(Page images and extracted text)
^^^^
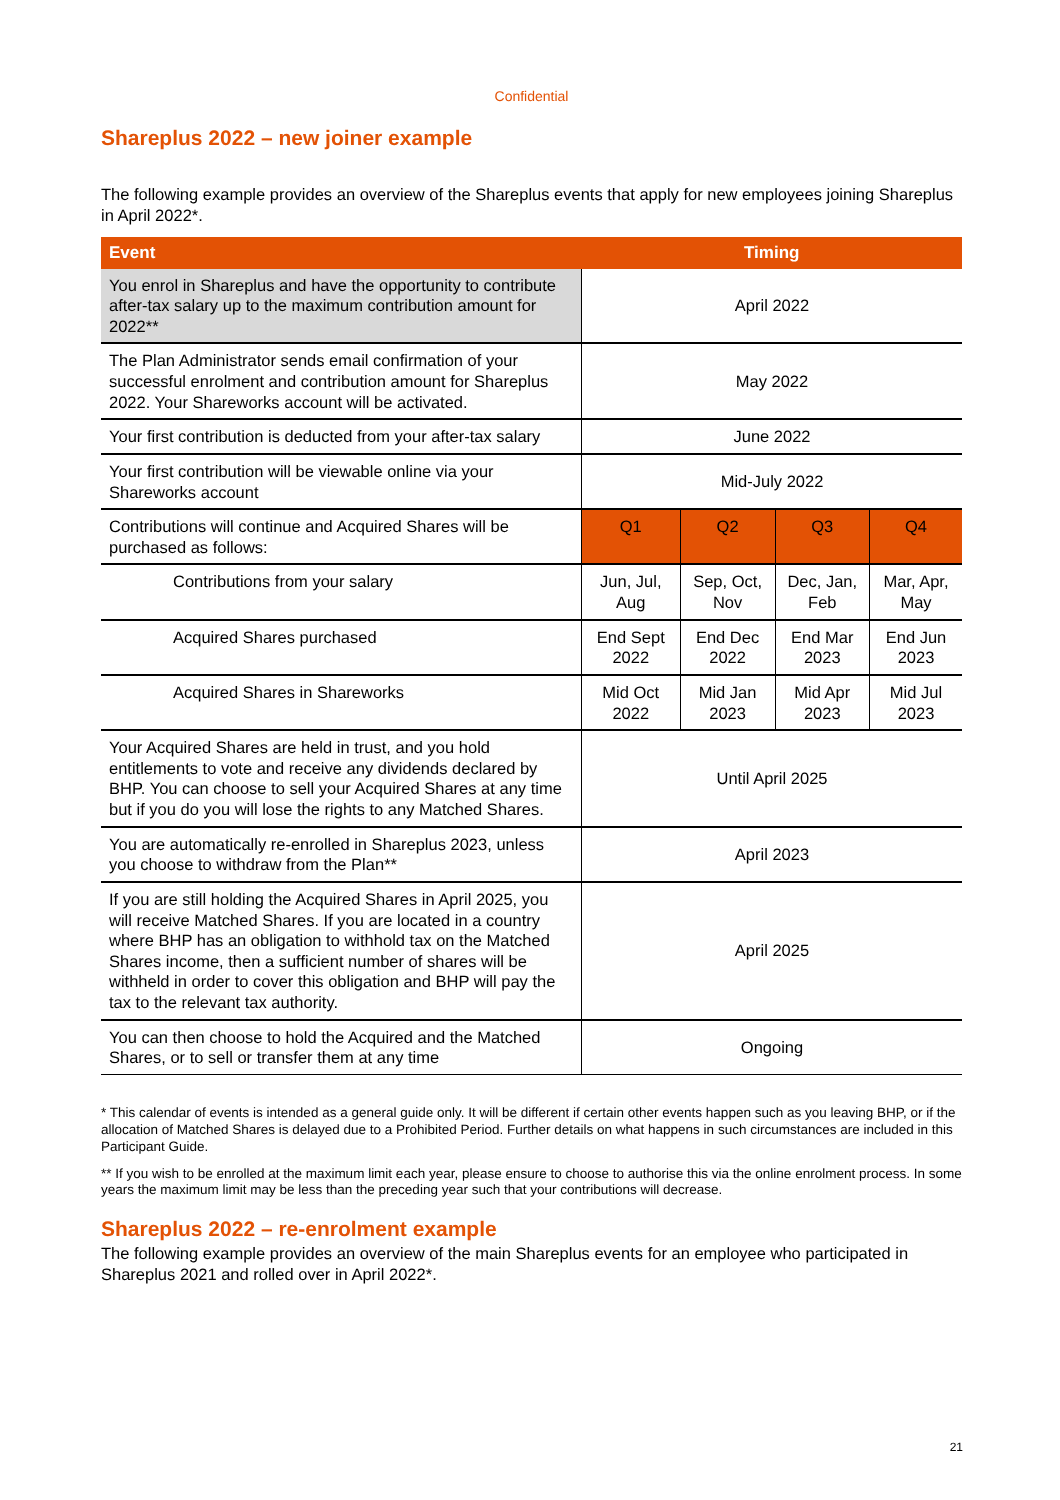Confidential
Shareplus 2022 – new joiner example
The following example provides an overview of the Shareplus events that apply for new employees joining Shareplus in April 2022*.
| Event | Timing | | | |
| --- | --- | --- | --- | --- |
| You enrol in Shareplus and have the opportunity to contribute after-tax salary up to the maximum contribution amount for 2022** | April 2022 | | | |
| The Plan Administrator sends email confirmation of your successful enrolment and contribution amount for Shareplus 2022. Your Shareworks account will be activated. | May 2022 | | | |
| Your first contribution is deducted from your after-tax salary | June 2022 | | | |
| Your first contribution will be viewable online via your Shareworks account | Mid-July 2022 | | | |
| Contributions will continue and Acquired Shares will be purchased as follows: | Q1 | Q2 | Q3 | Q4 |
| Contributions from your salary | Jun, Jul, Aug | Sep, Oct, Nov | Dec, Jan, Feb | Mar, Apr, May |
| Acquired Shares purchased | End Sept 2022 | End Dec 2022 | End Mar 2023 | End Jun 2023 |
| Acquired Shares in Shareworks | Mid Oct 2022 | Mid Jan 2023 | Mid Apr 2023 | Mid Jul 2023 |
| Your Acquired Shares are held in trust, and you hold entitlements to vote and receive any dividends declared by BHP. You can choose to sell your Acquired Shares at any time but if you do you will lose the rights to any Matched Shares. | Until April 2025 | | | |
| You are automatically re-enrolled in Shareplus 2023, unless you choose to withdraw from the Plan** | April 2023 | | | |
| If you are still holding the Acquired Shares in April 2025, you will receive Matched Shares. If you are located in a country where BHP has an obligation to withhold tax on the Matched Shares income, then a sufficient number of shares will be withheld in order to cover this obligation and BHP will pay the tax to the relevant tax authority. | April 2025 | | | |
| You can then choose to hold the Acquired and the Matched Shares, or to sell or transfer them at any time | Ongoing | | | |
* This calendar of events is intended as a general guide only. It will be different if certain other events happen such as you leaving BHP, or if the allocation of Matched Shares is delayed due to a Prohibited Period. Further details on what happens in such circumstances are included in this Participant Guide.
** If you wish to be enrolled at the maximum limit each year, please ensure to choose to authorise this via the online enrolment process. In some years the maximum limit may be less than the preceding year such that your contributions will decrease.
Shareplus 2022 – re-enrolment example
The following example provides an overview of the main Shareplus events for an employee who participated in Shareplus 2021 and rolled over in April 2022*.
21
^^^^
*ASSIGNMENT*
From the records above, reproduce exactly the lines from the one with "June 2022 | | | |" to the one with "Q2 | Q3 | Q4 |", both included, and no others.

*TASK SOLUTION*
| Your first contribution is deducted from your after-tax salary | June 2022 | | | |
| Your first contribution will be viewable online via your Shareworks account | Mid-July 2022 | | | |
| Contributions will continue and Acquired Shares will be purchased as follows: | Q1 | Q2 | Q3 | Q4 |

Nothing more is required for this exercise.